:: TASK INSTRUCTIONS ::
In the records that follow, find each line with "Meiqin" and pull it out.

##### RECORDS SHOWN

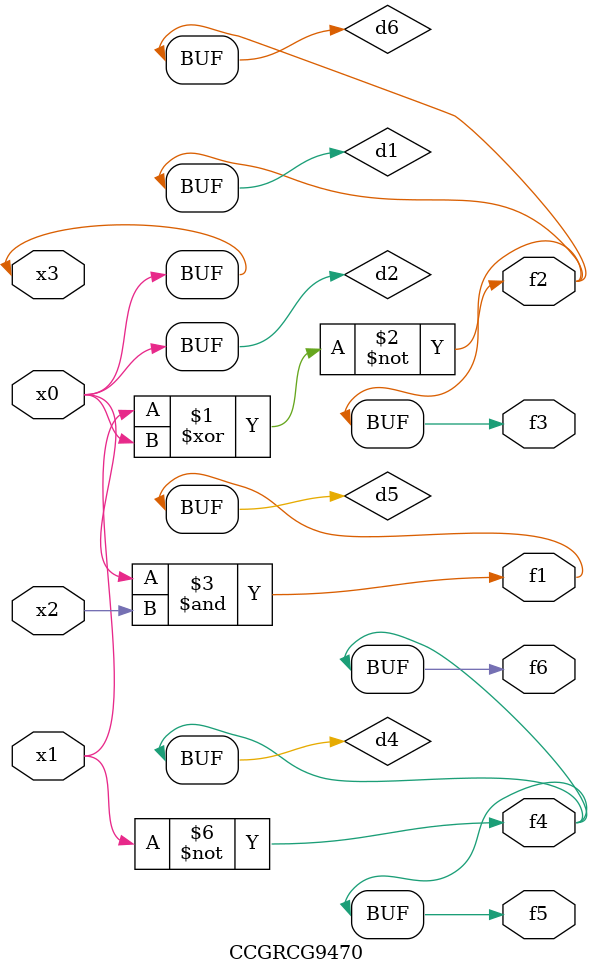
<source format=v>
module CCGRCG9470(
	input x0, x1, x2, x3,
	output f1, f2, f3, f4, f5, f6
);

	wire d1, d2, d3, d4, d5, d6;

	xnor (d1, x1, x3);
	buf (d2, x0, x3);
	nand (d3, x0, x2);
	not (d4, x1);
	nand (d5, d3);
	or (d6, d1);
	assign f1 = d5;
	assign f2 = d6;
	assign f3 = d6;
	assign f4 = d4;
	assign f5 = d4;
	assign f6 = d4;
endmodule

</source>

##########
##### RECORDS SHOWN

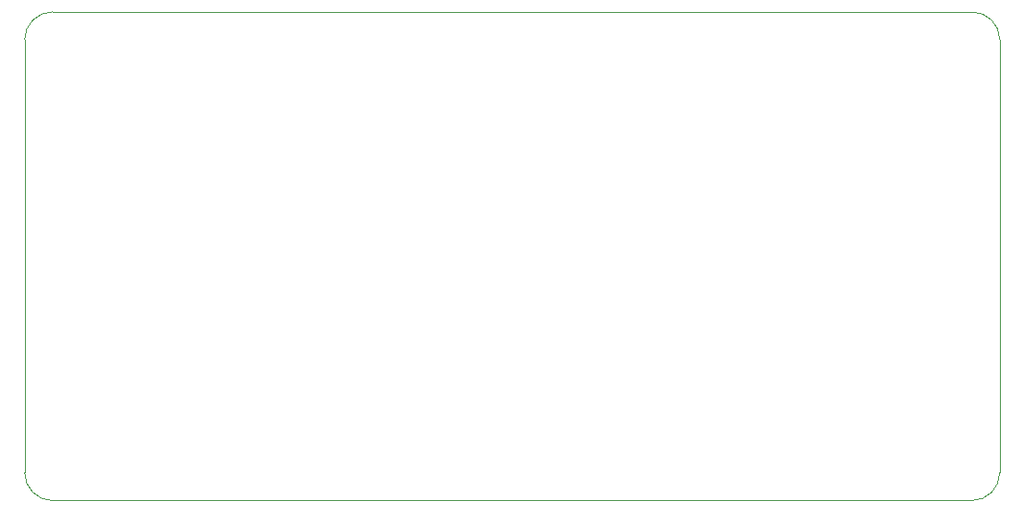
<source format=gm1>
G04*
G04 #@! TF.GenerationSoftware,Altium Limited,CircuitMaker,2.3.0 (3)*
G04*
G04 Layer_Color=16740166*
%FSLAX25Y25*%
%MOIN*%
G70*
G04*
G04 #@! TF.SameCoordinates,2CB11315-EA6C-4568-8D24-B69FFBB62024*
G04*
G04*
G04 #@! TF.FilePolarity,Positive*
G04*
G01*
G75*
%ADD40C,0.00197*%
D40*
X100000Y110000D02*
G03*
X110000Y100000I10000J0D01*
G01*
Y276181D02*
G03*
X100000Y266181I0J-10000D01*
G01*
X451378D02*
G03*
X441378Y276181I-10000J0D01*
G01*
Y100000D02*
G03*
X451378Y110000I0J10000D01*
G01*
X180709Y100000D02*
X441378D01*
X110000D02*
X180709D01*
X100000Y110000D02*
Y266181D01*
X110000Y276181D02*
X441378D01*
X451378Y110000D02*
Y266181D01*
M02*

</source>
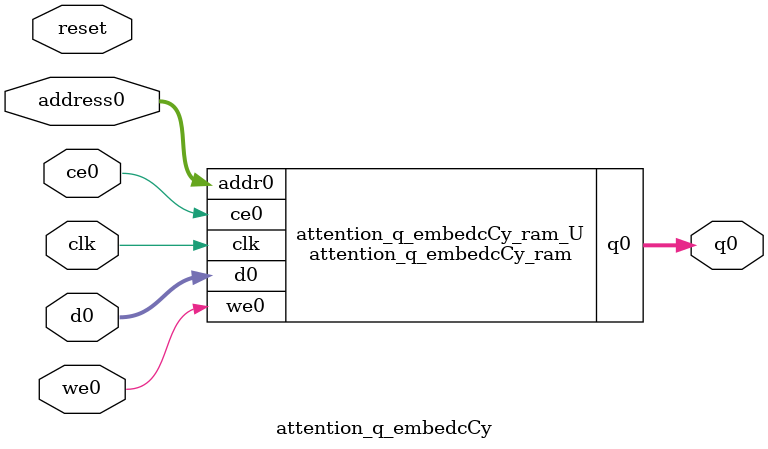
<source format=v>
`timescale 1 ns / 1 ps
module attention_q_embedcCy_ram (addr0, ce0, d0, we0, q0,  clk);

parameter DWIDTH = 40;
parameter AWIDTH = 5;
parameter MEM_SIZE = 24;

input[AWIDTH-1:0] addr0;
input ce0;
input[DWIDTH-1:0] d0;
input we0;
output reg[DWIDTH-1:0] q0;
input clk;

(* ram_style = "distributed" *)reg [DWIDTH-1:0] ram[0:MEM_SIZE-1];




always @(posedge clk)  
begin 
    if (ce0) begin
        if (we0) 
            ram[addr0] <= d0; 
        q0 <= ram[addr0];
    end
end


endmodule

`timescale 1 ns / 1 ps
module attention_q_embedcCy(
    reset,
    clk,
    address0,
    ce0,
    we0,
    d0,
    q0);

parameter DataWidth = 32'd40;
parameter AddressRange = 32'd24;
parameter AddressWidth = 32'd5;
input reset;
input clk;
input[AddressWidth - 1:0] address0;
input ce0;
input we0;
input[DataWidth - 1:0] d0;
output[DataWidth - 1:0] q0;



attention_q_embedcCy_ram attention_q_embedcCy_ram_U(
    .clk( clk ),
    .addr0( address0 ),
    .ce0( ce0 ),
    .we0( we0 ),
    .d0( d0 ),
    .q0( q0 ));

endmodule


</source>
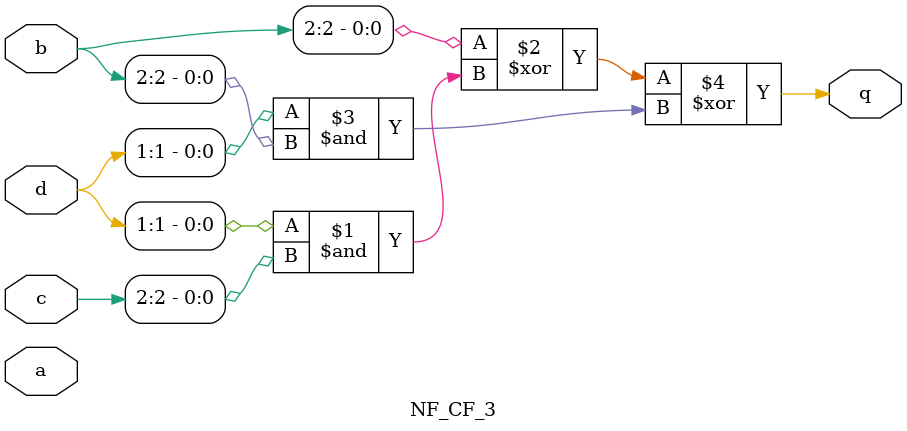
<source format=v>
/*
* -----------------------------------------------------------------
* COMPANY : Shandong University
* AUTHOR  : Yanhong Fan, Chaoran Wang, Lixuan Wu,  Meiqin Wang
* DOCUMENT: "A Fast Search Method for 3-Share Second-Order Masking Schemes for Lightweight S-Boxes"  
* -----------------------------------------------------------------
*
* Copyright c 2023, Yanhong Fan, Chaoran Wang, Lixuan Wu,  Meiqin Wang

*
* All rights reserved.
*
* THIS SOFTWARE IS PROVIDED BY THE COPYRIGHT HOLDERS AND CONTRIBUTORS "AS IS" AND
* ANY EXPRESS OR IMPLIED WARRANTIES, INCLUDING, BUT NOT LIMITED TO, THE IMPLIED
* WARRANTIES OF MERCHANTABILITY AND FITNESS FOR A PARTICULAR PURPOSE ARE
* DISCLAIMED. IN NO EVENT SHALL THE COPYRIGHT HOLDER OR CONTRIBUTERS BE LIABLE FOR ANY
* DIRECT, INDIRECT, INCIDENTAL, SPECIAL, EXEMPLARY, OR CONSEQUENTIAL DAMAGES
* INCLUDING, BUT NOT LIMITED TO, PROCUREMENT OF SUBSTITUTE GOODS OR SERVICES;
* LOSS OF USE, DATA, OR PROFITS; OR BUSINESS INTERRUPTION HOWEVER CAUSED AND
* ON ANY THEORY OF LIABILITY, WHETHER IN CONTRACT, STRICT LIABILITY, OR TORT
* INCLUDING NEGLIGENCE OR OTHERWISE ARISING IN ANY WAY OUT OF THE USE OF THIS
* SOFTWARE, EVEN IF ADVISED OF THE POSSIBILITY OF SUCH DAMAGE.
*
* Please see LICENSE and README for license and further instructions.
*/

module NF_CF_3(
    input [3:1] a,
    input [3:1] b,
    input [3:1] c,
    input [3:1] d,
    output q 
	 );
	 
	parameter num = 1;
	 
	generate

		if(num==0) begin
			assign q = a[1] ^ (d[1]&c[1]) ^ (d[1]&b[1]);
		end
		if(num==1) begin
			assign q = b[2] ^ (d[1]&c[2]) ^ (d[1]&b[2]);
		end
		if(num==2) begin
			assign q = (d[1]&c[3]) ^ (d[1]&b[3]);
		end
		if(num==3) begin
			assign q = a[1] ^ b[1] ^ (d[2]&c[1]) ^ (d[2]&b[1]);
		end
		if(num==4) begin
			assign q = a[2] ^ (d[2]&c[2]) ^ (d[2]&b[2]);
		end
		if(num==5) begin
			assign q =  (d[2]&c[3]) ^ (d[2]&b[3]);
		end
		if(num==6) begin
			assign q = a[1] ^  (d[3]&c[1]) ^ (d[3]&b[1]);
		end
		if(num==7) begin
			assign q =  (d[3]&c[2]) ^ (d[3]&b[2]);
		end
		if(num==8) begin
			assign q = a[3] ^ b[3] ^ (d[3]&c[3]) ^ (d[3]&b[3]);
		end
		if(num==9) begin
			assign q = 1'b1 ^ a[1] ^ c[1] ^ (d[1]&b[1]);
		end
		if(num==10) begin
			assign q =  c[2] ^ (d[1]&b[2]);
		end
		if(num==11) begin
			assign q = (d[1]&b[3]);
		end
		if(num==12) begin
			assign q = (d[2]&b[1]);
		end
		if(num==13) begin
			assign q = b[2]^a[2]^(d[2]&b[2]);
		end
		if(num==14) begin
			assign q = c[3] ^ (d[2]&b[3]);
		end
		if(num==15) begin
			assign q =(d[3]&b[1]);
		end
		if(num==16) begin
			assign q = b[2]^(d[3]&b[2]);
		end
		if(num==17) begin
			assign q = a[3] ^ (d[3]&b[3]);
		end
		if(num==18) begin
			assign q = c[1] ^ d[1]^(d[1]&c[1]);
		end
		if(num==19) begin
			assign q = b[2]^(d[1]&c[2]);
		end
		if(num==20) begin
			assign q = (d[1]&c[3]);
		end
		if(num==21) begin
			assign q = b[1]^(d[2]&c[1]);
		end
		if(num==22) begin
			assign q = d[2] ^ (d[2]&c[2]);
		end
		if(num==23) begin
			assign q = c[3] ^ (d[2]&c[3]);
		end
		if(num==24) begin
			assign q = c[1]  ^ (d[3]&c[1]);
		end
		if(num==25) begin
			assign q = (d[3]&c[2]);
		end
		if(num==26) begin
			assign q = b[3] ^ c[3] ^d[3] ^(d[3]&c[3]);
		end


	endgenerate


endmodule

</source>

##########
##### RECORDS SHOWN

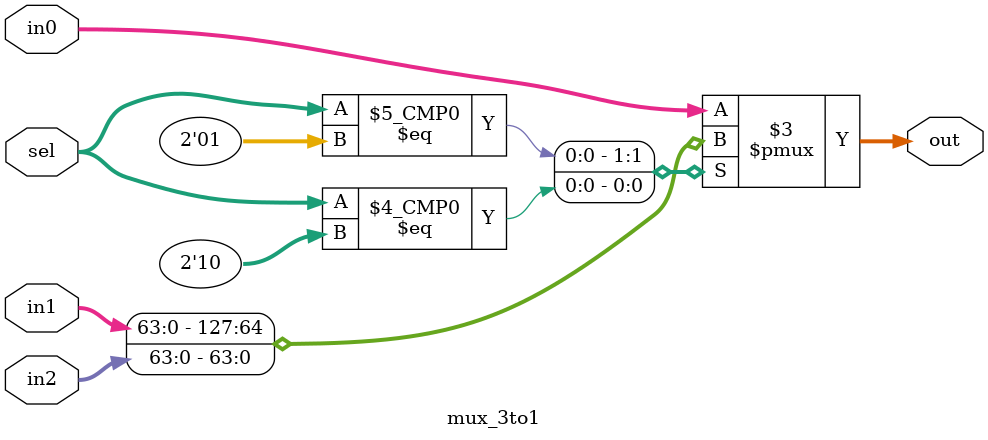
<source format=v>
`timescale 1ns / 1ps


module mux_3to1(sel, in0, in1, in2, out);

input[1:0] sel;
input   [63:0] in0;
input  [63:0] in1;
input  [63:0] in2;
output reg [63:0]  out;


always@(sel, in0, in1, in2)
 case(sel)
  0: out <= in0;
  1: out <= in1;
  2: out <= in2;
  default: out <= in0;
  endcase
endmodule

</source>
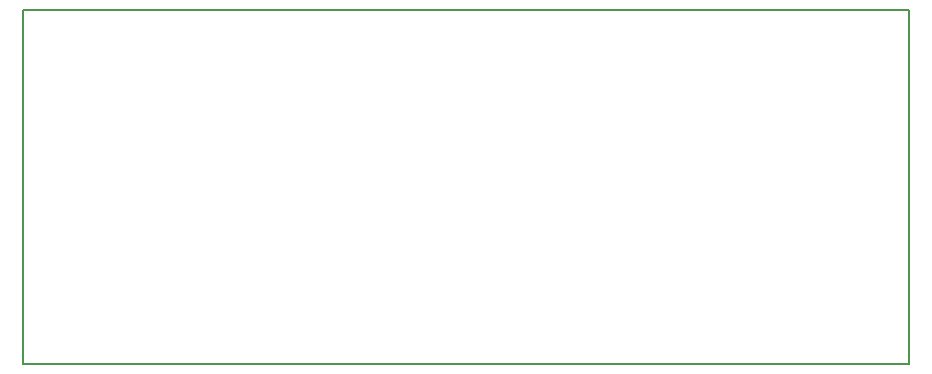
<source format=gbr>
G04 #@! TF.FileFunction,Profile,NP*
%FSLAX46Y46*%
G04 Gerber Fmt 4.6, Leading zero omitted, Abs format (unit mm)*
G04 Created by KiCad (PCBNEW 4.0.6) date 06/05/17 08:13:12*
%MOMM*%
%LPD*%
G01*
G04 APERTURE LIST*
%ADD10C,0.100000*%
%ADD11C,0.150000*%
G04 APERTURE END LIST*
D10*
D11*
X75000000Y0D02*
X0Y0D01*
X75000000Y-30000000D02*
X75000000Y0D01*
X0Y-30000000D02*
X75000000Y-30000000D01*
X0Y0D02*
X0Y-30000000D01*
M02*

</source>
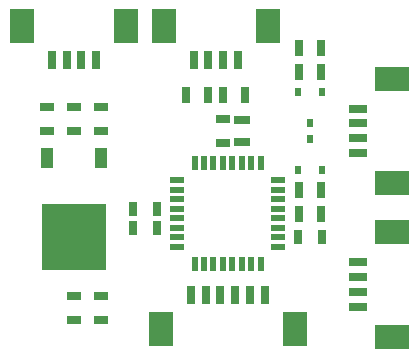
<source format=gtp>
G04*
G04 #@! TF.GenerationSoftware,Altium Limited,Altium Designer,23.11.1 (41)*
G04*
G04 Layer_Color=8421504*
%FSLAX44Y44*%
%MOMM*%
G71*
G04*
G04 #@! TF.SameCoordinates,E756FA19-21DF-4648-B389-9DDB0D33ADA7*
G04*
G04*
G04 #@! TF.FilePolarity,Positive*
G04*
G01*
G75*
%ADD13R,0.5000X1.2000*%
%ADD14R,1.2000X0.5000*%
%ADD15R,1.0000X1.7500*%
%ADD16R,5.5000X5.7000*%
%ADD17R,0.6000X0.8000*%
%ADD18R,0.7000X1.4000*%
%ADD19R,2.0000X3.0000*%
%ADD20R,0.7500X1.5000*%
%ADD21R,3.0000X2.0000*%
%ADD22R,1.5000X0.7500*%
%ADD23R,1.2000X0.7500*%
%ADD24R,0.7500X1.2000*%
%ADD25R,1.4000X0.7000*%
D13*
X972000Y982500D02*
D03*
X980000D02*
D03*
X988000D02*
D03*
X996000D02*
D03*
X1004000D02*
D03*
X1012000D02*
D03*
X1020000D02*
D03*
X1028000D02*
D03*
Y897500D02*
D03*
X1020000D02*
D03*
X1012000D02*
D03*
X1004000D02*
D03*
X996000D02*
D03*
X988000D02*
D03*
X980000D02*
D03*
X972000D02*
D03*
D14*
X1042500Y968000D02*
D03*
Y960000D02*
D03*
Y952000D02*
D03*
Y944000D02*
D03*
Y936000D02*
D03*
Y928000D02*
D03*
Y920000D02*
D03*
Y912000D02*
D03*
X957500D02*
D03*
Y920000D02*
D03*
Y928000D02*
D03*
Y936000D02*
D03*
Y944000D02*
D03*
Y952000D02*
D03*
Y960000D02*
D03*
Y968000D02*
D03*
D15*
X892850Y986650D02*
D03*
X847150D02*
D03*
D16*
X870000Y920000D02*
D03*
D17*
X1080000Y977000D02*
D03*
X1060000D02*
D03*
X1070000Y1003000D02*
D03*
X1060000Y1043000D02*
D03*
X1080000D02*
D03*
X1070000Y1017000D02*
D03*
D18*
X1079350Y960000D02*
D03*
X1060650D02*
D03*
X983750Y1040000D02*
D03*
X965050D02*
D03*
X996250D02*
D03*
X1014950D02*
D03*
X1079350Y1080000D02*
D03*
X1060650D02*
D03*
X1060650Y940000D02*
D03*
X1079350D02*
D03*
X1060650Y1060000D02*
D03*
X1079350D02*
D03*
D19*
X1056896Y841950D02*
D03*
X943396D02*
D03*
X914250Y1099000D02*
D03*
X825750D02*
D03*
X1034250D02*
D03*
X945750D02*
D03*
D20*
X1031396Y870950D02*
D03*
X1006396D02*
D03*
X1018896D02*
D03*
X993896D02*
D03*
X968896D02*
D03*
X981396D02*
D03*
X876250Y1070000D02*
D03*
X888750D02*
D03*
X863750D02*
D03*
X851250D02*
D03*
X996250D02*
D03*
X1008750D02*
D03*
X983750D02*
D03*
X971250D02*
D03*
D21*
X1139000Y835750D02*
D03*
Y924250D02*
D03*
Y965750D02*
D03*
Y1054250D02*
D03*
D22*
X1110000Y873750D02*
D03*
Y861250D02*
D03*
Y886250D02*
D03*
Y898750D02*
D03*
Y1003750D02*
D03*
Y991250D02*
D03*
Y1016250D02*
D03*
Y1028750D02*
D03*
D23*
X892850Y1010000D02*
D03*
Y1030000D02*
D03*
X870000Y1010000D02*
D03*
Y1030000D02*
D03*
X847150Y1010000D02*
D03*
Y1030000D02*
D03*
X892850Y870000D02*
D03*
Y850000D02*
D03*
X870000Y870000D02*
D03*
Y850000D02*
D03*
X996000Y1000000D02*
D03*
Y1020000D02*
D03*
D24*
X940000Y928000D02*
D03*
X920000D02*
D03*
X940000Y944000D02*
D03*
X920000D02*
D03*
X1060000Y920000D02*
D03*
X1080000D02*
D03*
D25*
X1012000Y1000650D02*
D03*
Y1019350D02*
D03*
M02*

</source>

##########

:: WRITTEN SOLUTION ::
* AUTHOR  : Yanhong Fan, Chaoran Wang, Lixuan Wu,  Meiqin Wang
* Copyright c 2023, Yanhong Fan, Chaoran Wang, Lixuan Wu,  Meiqin Wang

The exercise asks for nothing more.